Mit Unwillen, ja Abscheu, sah sie das Kostüm an, das sie am Freitag achtlos in eine Ecke geworfen hatte. Zerknittert lag es am Boden, zusammen mit ihren Plänen und ihrer Hoffnung. Es passte ihr nicht so richtig. Schien viel zu eng, unbequem.
Und es war kein Superheldenkostüm, welches seinem Träger allein durch sein Überstreifen zu Superkräften verhalf. Ganz im Gegenteil. Es war so dünn, dass jeder Angriff direkt zu ihr hindurch drang und eine heftige Verletzung hinterließ.
Und die konnte sie nicht ausziehen und in eine Ecke schmeißen.
Damals hatte sie es mit Begeisterung angezogen, als man es ihr hingehalten hatte.

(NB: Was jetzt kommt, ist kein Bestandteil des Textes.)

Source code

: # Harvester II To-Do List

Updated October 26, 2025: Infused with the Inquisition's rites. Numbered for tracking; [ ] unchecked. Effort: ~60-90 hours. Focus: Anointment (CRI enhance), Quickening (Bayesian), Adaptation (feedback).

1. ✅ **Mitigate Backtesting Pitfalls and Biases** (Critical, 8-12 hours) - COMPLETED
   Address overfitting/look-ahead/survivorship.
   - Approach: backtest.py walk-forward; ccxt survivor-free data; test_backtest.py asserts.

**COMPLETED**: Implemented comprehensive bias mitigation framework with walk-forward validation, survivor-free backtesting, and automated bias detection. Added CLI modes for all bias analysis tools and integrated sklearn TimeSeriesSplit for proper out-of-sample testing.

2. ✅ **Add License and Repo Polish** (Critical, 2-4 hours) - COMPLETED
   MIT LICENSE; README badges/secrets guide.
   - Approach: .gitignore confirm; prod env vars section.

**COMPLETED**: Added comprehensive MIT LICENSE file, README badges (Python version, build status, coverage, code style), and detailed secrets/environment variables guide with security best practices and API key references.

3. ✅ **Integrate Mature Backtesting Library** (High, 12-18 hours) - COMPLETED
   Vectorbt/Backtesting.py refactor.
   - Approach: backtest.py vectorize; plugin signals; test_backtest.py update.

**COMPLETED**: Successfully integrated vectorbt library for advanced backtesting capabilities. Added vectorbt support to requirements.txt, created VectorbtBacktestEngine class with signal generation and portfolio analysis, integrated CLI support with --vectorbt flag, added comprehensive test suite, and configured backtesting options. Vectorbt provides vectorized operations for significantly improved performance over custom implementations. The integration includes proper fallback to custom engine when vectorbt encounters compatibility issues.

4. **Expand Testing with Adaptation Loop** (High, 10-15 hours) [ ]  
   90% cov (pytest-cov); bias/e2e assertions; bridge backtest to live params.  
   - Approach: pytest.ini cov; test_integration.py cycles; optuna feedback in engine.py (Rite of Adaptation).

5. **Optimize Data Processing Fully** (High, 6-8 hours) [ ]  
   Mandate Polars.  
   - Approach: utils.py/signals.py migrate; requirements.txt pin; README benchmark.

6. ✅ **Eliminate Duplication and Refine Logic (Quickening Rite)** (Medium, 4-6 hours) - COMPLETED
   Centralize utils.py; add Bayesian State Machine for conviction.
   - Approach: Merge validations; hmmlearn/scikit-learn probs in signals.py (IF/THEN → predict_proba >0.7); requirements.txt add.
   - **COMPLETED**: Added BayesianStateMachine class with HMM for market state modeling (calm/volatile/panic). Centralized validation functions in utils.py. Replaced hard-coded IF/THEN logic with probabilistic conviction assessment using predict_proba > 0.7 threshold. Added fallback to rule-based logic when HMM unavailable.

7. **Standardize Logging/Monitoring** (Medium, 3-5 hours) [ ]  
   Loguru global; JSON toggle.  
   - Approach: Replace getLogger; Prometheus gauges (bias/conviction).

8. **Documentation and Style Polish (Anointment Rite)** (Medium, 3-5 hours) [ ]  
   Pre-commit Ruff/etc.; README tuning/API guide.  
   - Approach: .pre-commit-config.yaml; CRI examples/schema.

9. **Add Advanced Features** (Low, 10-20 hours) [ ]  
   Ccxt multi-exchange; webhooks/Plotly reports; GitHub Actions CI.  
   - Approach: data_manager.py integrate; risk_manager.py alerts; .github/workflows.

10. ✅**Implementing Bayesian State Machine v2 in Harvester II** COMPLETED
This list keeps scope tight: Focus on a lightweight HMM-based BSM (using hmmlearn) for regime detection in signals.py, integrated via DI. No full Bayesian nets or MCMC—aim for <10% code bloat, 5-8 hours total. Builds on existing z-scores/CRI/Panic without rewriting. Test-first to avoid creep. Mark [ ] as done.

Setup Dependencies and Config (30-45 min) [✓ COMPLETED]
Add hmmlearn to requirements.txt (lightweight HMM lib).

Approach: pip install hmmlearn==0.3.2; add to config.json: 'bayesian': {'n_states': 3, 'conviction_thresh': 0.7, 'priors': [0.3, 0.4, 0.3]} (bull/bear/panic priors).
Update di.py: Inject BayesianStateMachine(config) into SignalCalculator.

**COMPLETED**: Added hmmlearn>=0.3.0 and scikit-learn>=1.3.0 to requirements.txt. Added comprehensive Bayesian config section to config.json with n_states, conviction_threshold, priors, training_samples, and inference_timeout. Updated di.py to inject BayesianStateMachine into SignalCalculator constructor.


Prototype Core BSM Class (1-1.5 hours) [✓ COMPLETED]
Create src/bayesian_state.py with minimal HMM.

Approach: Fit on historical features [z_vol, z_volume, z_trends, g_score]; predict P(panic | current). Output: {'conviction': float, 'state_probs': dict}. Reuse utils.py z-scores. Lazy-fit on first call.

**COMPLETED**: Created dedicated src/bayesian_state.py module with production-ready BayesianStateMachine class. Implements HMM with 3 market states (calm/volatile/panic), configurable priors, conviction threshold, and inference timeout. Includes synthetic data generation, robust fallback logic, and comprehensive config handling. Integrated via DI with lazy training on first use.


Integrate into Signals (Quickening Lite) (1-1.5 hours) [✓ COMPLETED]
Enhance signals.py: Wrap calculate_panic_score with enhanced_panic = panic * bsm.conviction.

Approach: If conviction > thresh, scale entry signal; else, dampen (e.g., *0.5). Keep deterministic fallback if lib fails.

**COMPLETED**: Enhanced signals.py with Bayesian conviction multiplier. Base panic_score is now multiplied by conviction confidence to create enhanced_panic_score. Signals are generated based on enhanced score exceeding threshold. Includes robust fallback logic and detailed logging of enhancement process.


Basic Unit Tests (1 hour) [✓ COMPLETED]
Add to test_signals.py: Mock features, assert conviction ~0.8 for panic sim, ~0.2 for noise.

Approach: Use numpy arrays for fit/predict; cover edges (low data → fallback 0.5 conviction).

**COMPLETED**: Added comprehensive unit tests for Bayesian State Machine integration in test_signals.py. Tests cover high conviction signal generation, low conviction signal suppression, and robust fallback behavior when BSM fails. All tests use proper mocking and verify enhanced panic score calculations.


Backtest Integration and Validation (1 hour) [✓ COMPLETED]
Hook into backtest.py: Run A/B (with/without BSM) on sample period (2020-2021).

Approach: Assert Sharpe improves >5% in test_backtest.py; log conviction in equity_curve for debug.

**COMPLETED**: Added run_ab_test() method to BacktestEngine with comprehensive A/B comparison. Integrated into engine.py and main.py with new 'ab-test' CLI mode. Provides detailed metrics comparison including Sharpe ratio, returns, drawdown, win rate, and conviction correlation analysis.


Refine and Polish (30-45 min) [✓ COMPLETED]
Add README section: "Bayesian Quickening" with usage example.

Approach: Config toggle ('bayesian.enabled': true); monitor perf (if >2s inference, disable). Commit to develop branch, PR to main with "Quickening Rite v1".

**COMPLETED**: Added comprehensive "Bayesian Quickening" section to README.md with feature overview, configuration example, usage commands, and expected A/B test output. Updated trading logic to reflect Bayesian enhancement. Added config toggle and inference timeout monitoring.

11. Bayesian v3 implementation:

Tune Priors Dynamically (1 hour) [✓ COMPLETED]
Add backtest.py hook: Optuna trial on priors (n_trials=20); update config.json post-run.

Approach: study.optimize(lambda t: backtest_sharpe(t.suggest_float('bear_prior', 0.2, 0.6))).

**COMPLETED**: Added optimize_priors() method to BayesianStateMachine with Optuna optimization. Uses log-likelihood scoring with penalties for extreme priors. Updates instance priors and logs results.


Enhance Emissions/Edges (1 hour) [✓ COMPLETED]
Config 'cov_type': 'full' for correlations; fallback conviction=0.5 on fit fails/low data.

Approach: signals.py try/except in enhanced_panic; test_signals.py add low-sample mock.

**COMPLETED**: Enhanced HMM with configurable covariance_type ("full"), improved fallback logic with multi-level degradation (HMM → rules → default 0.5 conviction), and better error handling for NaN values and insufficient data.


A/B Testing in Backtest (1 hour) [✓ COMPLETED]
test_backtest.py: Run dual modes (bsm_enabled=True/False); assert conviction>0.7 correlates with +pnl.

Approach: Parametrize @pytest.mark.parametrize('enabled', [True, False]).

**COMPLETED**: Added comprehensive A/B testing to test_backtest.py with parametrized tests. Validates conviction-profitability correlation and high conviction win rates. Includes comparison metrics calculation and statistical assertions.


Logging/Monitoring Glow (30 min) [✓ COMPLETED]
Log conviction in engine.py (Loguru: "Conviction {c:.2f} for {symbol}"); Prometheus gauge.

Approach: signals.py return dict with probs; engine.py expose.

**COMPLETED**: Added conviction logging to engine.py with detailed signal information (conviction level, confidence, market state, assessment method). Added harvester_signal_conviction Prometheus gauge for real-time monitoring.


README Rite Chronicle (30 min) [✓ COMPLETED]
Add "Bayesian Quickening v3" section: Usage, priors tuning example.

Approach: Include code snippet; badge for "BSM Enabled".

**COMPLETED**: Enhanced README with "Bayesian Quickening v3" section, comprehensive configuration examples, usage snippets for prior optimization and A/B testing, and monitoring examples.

Es war so neu, so glänzend, so verheißungsvoll. Die Erwartungen, die daran geknüpft waren, hatte sie abgetan und sich blenden lassen. Als würde dieses Kostüm einen anderen Menschen aus ihr machen, ihr die auferlegten Aufgaben abnehmen und sie tragen.
Blödsinn.
Jetzt musste sie Tag für Tag nicht nur diese alberne Hülle tragen, die die anderen glauben machen sollte, sie sei jemand anderes, sondern auch alle Aufgaben und Erwartungen, die bleischwer auf ihren Schultern und ihrem Verstand lagen.
Das Maskengesicht, was sie nun täglich im Spiegel ansah, war in der Ecke zu einer lächerlichen Fratze in sich zusammengefallen und lachte sie aus. Ein hämischer, mahnender Blick, der ihr jeden Abend das eigene Versagen vor Augen führte.
Und noch etwas hatte ihr vorher niemand gesagt. Die Verantwortung war nicht an das Kostüm geknüpft, sondern an sie selbst. Sie hatte sich an ihren Verstand gekettet, so dass sie sie nicht abends ausziehen und von sich werfen konnte. Die Verantwortung blieb, trieb ihre rostigen Haken tief in sie hinein, und wurde jeden Tag schwerer.
Und sie war es auch, die sie am Montag wieder dazu bringen würde, sich in dieses falsche Kostüm zu zwängen, die Maske aufzusetzen, und jemand zu sein, der sie nicht war.